DECEMBER 9, 2022

Polarização nefasta ao país

Uma pessoa madura deveria ser capaz de dizer: “A esquerda tem algo importante a ensinar sobre proteção social e concentração de riqueza. A direita tem algo importante a lembrar sobre liberdade individual e os limites do Estado”

Lendo o economista da USP Michael França, intelectual de destaque, concordamos com ele, que diz: ”Existe algo empobrecedor em transformar opiniões em trincheiras. A política deveria nos ajudar a organizar conflitos, corrigir injustiças, testar soluções e melhorar a vida das pessoas”. Em vez disso, virou uma máquina de absolver aliados e condenar adversários antes mesmo que eles terminem uma frase. Enquanto uma parte expressiva da esquerda passou a enxergar virtude automática em tudo o que prega, tem-se outra parte expressiva da direita que passou a enxergar ameaça em tudo que tenta corrigir desigualdades históricas. E, no meio desse campo minado, a inteligência pública vai se deteriorando. E, nesse passo, vamos perdendo sucessivas oportunidades de crescer como nação. A cegueira ideológica tem um mecanismo de funcionamento interessante: primeiro, ela oferece pertencimento; depois, inimigos; por fim, uma explicação que, em muitos casos, é superficial para quase tudo. Assim, gradualmente, a pessoa deixa de avaliar fatos e passa a proteger uma identidade. E, uma vez que a política vira meramente um reflexo de identidade, mudar de opinião parece traição, e admitir que o outro lado tem razão em algum ponto pode parecer fraqueza.

 

 

Então, a vida pública se torna uma disputa infantil entre pureza e pecado, e o outro começa a virar apenas uma caricatura. Perceba o quanto perdemos com isso. Perdemos a capacidade de reconhecer problemas reais quando eles aparecem no suposto lado errado. A direita, por exemplo, geralmente enxerga a desigualdade como desculpa de quem não se esforçou o suficiente.

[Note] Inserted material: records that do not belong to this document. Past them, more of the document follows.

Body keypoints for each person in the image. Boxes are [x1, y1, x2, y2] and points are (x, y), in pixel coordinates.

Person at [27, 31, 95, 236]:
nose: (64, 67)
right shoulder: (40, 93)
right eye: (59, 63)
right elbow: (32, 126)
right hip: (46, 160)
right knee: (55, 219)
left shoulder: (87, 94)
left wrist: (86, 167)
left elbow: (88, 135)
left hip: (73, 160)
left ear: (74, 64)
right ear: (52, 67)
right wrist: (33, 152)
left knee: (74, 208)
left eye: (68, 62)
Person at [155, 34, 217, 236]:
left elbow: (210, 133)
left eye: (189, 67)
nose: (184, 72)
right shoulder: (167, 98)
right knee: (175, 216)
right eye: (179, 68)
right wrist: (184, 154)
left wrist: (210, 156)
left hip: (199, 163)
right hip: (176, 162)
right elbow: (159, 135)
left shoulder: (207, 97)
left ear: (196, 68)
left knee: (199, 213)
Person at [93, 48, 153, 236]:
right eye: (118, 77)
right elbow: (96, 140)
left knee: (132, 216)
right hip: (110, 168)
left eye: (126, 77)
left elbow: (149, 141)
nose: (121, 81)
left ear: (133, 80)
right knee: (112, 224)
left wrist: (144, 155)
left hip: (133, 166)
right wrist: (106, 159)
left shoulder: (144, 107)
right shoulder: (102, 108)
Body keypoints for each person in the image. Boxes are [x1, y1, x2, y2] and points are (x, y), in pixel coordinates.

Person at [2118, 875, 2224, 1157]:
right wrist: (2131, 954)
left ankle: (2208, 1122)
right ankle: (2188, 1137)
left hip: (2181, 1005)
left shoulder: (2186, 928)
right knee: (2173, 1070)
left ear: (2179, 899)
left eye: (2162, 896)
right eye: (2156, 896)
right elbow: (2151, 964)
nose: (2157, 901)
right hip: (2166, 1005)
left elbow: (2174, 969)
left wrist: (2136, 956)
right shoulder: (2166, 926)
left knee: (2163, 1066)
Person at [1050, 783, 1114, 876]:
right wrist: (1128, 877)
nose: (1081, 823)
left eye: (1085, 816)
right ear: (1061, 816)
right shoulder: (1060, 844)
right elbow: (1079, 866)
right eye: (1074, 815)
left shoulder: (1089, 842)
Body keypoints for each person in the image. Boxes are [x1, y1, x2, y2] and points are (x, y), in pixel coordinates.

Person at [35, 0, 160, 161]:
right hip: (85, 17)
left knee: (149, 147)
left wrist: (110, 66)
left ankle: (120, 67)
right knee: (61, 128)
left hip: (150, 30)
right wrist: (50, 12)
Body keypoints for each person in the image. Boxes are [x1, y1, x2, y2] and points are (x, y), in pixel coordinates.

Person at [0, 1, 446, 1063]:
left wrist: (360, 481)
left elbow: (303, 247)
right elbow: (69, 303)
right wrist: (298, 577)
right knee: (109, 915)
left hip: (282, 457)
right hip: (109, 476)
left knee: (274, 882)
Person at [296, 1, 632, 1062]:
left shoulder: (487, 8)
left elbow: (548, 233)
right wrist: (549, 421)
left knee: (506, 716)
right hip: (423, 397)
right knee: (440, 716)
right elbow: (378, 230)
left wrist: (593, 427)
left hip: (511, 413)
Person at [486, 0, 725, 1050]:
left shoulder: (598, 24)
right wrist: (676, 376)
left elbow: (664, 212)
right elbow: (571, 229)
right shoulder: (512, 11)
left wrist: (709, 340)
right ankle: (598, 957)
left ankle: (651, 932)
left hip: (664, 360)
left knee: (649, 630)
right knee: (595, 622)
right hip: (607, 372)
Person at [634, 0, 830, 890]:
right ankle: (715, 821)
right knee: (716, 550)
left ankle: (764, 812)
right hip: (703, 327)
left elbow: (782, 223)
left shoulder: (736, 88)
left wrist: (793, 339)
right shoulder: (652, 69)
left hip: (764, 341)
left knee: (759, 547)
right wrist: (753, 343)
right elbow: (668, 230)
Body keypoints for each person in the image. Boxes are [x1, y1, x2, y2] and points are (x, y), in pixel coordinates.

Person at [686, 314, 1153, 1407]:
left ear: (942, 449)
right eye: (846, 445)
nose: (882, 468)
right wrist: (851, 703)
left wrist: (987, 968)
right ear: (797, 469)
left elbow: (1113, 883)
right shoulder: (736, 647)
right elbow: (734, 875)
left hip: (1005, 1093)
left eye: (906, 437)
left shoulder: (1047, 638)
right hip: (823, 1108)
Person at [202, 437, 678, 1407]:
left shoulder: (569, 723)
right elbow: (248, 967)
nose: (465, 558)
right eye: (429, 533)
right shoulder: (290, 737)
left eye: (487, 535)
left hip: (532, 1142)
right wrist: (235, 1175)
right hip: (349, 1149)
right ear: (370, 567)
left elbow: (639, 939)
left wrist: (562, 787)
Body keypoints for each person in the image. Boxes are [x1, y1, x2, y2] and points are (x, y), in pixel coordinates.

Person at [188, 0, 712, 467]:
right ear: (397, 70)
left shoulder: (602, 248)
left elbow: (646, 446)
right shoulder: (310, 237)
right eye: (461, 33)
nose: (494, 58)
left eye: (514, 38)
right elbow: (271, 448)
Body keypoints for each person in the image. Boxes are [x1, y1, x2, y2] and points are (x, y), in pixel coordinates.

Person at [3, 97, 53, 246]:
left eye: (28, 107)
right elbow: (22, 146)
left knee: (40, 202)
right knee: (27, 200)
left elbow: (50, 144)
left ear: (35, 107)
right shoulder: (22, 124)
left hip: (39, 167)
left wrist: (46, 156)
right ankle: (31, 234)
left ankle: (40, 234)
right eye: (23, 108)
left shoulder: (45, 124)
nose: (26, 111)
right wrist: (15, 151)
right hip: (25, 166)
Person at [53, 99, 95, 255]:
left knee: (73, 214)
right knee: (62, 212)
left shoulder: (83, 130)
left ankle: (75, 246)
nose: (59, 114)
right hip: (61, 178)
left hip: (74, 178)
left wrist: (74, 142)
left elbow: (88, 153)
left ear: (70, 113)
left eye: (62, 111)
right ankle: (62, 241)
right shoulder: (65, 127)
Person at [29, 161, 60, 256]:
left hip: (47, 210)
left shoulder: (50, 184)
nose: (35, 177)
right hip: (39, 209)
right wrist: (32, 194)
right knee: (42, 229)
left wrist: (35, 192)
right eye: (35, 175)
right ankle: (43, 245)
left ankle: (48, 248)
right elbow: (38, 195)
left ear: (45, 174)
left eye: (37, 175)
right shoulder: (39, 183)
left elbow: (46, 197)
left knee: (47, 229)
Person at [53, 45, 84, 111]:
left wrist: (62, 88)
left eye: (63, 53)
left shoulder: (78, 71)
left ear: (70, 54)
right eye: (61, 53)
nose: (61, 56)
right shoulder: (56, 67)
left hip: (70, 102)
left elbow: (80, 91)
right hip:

Por sua vez, a esquerda, às vezes, trata temas como segurança pública, responsabilidade fiscal e eficiência do Estado como se fossem apenas obsessões conservadoras. Nos dois casos, a sociedade paga a conta. Porque desigualdade ignorada vira ressentimento. Estado ineficiente vira descrença. Violência tratada com bravata vira medo cotidiano.

Uma pessoa madura deveria ser capaz de dizer: a esquerda tem algo importante a ensinar sobre proteção social e concentração de riqueza. A direita tem algo importante a lembrar sobre liberdade individual e os limites do Estado. O erro começa quando cada campo transforma suas verdades parciais em dogma. A partir daí, qualquer divergência vira heresia. E o que dizer da perda da compaixão? Uma vez que alguém passa a ver o outro apenas como expressão do mal, ele deixa de enxergar sua história, seus medos, suas perdas e suas razões. O trabalhador que vota na direita vira alienado. O jovem progressista vira revolucionário de apartamento. O empresário vira explorador. O rico vira parasita. O militante vira doutrinado. E, assim, as pessoas e a humanidade vão desaparecendo atrás de rótulos.

O mais curioso é que muitos dos que criticam a polarização também participam dela. Dizem defender o diálogo, desde que o diálogo confirme suas crenças. Dizem valorizar a ciência, desde que as evidências não contrariem seus desejos. Dizem querer justiça, desde que ela alcance os inimigos primeiro. Dizem defender a liberdade, desde que os outros usem essa liberdade para concordar com eles.

A maturidade política começa quando aceitamos que ninguém está certo o tempo todo. Nem a esquerda. Nem a direita. Nem o centro. Nem os intelectuais. Nem o mercado. Nem os movimentos sociais.

Um país polarizado leva a uma eleição raivosa em que sempre haverá ganhadores e perdedores. Infelizmente o interesse público pode ficar em segundo lugar. E o sonho de um país unificado cada vez mais longe.

 

Gustavo Mameluque. Jornalista. Membro do Instituto Histórico e Geográfico de Montes Claros. Especialista em administração pública pela Escola de Governo da Fundação João Pinheiro.